▶ _Exercise instructions_: Leaving the pictures out, transcribe the records below exactly.

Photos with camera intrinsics
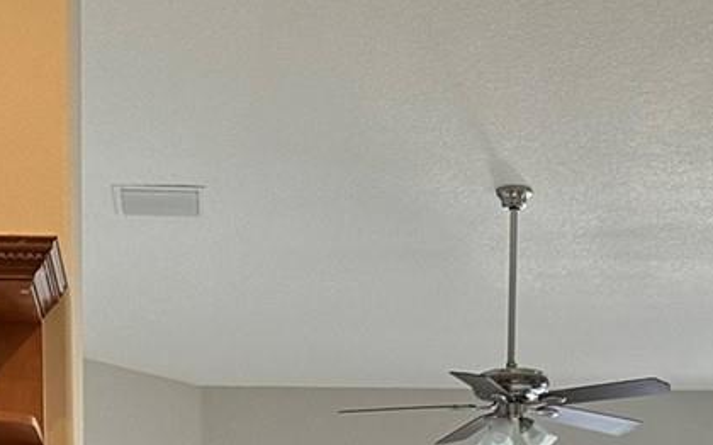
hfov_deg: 21.4
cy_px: 961
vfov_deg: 11.7
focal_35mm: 97
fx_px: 1884
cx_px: 277
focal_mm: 6.86
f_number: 1.78
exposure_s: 1/60
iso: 125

▶ _Expected output_:
hfov_deg: 21.4
cy_px: 961
vfov_deg: 11.7
focal_35mm: 97
fx_px: 1884
cx_px: 277
focal_mm: 6.86
f_number: 1.78
exposure_s: 1/60
iso: 125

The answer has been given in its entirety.